Show square miles or kilometers on a FT3 map?

Hello All,

I have a custom world that I am trying to see square miles / kilometers on.
From what I can tell on the grid function it is based on lat / long.
Is there a way to convert between lat / long and miles?
Or am I going about this the wrong way?
My goal is to get an idea of how many square miles or kilometers an area of the map is. Yes, I can measure it with the distance tool, but I am hoping there is a little better / easier way to do that.

Thanks.

Comments

  • You can click around it, using the 'area' part of the Info menu.

    Click on Info, then Area. Click around the map, edge or a continent or island etc., and when done, right click the mouse. A small popup will show that is the square miles or square kilometers. It depends on which template you use.

    As for latitude and longitude, the distance between the longitude lines varies accoring to where on the globe you measure. The distance between longitudes on the equator will differ from the ones at say Alaska.
  • LoopysueLoopysue ProFantasy 🖼️ 39 images Cartographer
    Jim - I don't think there's an info button in FT3 there's only a distance measuring tool (unless my version is out of date)
  • jslaytonjslayton Moderator, ProFantasy Mapmaker
    Square miles/kilometers are a function of area, which FT3 doesn't directly support.

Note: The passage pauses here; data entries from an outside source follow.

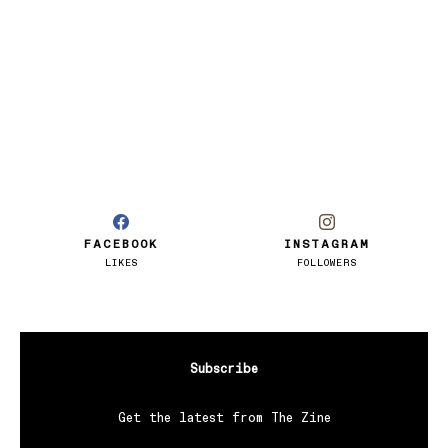
FACEBOOK
INSTAGRAM
LIKES
FOLLOWERS
Subscribe
Get the latest from The Zine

    The grids in FT3 are based on latitude and longitude, and their shape will vary by map projection. One degree of longitude (distance "left" or "right" on any of the basic cylindrical projections) for a spherical world is equal to worldCircumference/360*cos(latitude). At the equator (0 degrees latitude), a 40000 km circumference world has 40000/360*cos(0)=40000/360*1=111.111 kilometers for each degree of longitude. At 30 degrees of latitude, it's 40000/360*cos(30)=40000/360*0.866=96.225 kilometers. At 60 degrees of latitude, it's 40000/360*cos(60)=40000/360*0.5=55.556 kilometers. At 90 degrees, it's 40000/360*cos(90)=40000/360*0=0.000 kilometers (that's right, there's a singularity at the poles). This formula should look suspiciously like the formula for the Sinusoidal projection, btw.

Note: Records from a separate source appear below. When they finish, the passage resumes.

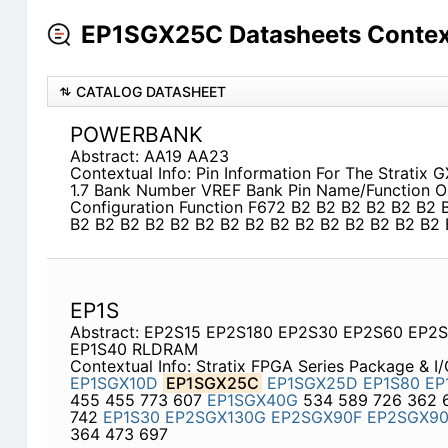
EP1SGX25C Datasheets Contex
CATALOG DATASHEET
POWERBANK
Abstract: AA19 AA23
Contextual Info: Pin Information For The Stratix 
1.7 Bank Number VREF Bank Pin Name/Function Op
Configuration Function F672 B2 B2 B2 B2 B2 B2 
B2 B2 B2 B2 B2 B2 B2 B2 B2 B2 B2 B2 B2 B2 B2 
EP1S
Abstract: EP2S15 EP2S180 EP2S30 EP2S60 EP2
EP1S40 RLDRAM
Contextual Info: Stratix FPGA Series Package & I
EP1SGX10D
EP1SGX25C
EP1SGX25D
EP1S80
EP
455 455 773 607
EP1SGX40G
534 589 726 362 
742
EP1S30
EP2SGX130G
EP2SGX90F
EP2SGX9
364 473 697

    http://edwilliams.org/avform.htm offers a useful set of equations for computing things on a round planet. Some of the formulae assume an ellipsoidal body and some assume Earth size, but most are general enough to be translated for an arbitrary planet without too much loss of precision. An important concept that may help is that there are 60 "nautical mile" elements per degree of latitude. For Earth, that works out pretty close to 1852 meters, which is the local defined value for "nautical mile".

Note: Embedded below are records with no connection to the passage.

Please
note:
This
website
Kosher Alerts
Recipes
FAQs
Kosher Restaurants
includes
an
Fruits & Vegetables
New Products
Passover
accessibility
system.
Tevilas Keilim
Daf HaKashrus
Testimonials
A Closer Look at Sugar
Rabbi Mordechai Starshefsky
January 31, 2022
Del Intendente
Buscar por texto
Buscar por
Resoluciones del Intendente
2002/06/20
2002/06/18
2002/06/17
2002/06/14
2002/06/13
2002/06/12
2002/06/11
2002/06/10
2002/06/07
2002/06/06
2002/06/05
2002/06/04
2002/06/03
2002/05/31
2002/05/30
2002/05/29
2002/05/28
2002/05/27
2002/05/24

    By far the simplest way to get a good approximation for map size is to open the "View Properties" toolbar in FT3. It will give you the distance up and down as well as left and right on the centerline of your map. However, the accuracy of this information will vary wildly depending on map projection, center point, and zoom level. A slightly better way is to use the distance tool to get two perpendicular values and multiply them, but you will again have accuracy issues. FT3 doesn't have a tool for measuring area directly, unfortunately. The CC3+ measure area tool will give you area information, but it knows nothing about map projections. Unless you export a map with an equal-area projection, the CC3+ tool will also give you wildly inaccurate values.
  • Ah, for some reason I thought you had imported the map into CC3/CC3+. Which does have an area ability.